## [Problem details]
Answer these questions using the Python basics text.
1. How are all presentations in this course made?
2. What value does len() return for the string "Welcome to this course!"?
3. In Python's 0-based indexing, which element does index = 0 refer to?

Another advantage of Jupyter notebooks is that they can be converted to a slidedeck. All presentations in this course are made by converting Jupyter notebooks to a slidedeck.

## Basics

Let's try to add two numbers

In [1]:
1+1

2

Assign a value to a variable

In [2]:
# the "=" is used to assign a value to a variable in Python

x = 5
print(x) # the print statement is used to check the value of x

5


In [3]:
y = 3
x + y

8

### Variable types

With the type() function, you can check the variable type. When assigning a value to a variable, you do not have to declare the variable upfront. Python will set the variable type for you, based on the value assigned to the variable.

In [4]:
type(x) # the variable type is an integer, a whole number

int

In [5]:
z = 5.0
type(z) # the variable type is a float, a number with at least one decimal place

float

In [6]:
# x and z have the exact same values assigned
x == z

True

In [7]:
# ... but the variable types are not the same
x is z

False

## Python object types

4 important Python objects are:

- strings
- lists
- dictionaries
- tuples

In this module, we will explain strings, lists and dictionaries.

### Python object type 1: strings

A string is a sequence of characters. 

In [8]:
# to generate an empty string
str_empty = ""

# use the type-function to check the type of object
type(str_empty)

str

An example is the string "Welcome to this course!"

The function len() returns the length of a string. Please note that whitespaces and punctuation are also counted as characters.

In [9]:
# generate string and assign this to the object welcome
welcome = "Welcome to this course!"

print(welcome)

Welcome to this course!


In [10]:
# length of this string
len(welcome)

23

#### Indexing

An index refers to a position in an ordered list. A string can be seen as a list of characters.

The function index() used on a string returns the position of the first occurrence of the element in that string, i.e. the lowest index for this element.

Python uses 0-based indexing, which means that index = 0 refers to the first element, index = 1 to the second element, etc.

In [11]:
# let's see the string again
print(welcome)

Welcome to this course!


In [12]:
# the outcome is 1, since the second element of welcome is the first occurrence of the character "e" 
welcome.index("e")

## [Dataset extract]

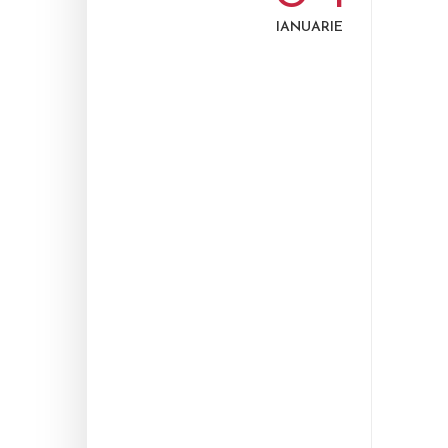
IANUARIE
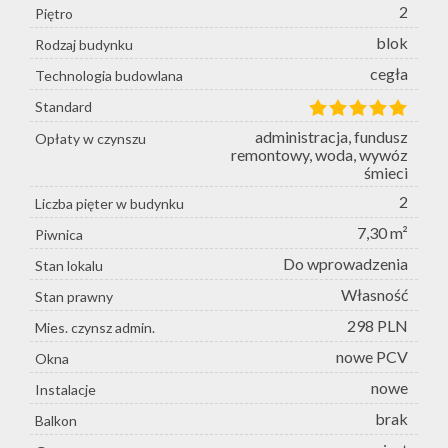
2
Piętro
blok
Rodzaj budynku
cegła
Technologia budowlana
Standard
administracja, fundusz
Opłaty w czynszu
remontowy, woda, wywóz
śmieci
2
Liczba pięter w budynku
7,30 m²
Piwnica
Do wprowadzenia
Stan lokalu
Własność
Stan prawny
298 PLN
Mies. czynsz admin.
nowe PCV
Okna
nowe
Instalacje
brak
Balkon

## [Final answer]
1. By converting Jupyter notebooks to a slidedeck.
2. 23.
3. The first element.